Rate Limiting Algorithms: Controlling Traffic Without Dropping the Wrong Requests


Your API is getting hammered. A single client is making 10,000 requests per second. Your servers are at 100% CPU. Legitimate users are getting timeouts. You add rate limiting: 100 requests per minute per API key. The abusive client is blocked. But now a legitimate client that sends 100 requests in the first second of each minute is also blocked for the remaining 59 seconds, even though they are within the limit.

You chose the wrong algorithm. Fixed window rate limiting has a burst problem. Token bucket would have handled this correctly.

Why rate limiting exists

Rate limiting protects your system from:

  • Abuse - Malicious clients hammering your API
  • Bugs - A client with a retry loop gone wrong
  • Overload - Legitimate traffic that exceeds your capacity
  • Cost control - Expensive operations (AI inference, email sending) that should be metered

Rate limiting is also a product feature: tiered pricing (free tier: 100 req/min, paid tier: 10,000 req/min).

• **Entries shown**
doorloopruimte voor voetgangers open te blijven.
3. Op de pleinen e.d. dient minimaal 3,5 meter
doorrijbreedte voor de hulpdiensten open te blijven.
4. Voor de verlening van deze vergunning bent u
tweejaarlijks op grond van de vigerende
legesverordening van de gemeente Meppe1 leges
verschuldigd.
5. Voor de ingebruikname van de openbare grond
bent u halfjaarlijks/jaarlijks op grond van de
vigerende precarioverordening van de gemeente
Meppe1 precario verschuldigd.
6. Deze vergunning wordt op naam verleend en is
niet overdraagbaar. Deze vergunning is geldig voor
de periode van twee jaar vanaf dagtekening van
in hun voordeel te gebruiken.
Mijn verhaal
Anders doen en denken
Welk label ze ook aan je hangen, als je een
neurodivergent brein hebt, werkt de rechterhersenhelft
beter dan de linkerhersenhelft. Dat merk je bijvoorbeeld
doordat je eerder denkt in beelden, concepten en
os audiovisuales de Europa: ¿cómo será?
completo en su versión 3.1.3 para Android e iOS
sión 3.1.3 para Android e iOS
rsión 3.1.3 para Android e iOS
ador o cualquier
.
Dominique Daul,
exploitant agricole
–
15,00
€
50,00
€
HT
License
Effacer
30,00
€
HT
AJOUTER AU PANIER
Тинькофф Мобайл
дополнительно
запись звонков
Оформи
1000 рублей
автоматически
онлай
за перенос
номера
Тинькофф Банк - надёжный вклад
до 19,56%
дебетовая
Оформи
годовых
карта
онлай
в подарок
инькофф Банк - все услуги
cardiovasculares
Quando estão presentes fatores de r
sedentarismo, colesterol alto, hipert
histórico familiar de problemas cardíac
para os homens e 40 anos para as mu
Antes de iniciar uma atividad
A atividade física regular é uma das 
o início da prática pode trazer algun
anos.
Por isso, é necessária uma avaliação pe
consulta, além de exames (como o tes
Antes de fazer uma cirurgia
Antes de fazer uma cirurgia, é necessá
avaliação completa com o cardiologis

• **Required action**
Write out, word for word, the passage of the rate limiting text between "Rate Limiting Algorithms: Controlling" and "within the limit.", inclusive.

• **Result of this task**
Rate Limiting Algorithms: Controlling Traffic Without Dropping the Wrong Requests


Your API is getting hammered. A single client is making 10,000 requests per second. Your servers are at 100% CPU. Legitimate users are getting timeouts. You add rate limiting: 100 requests per minute per API key. The abusive client is blocked. But now a legitimate client that sends 100 requests in the first second of each minute is also blocked for the remaining 59 seconds, even though they are within the limit.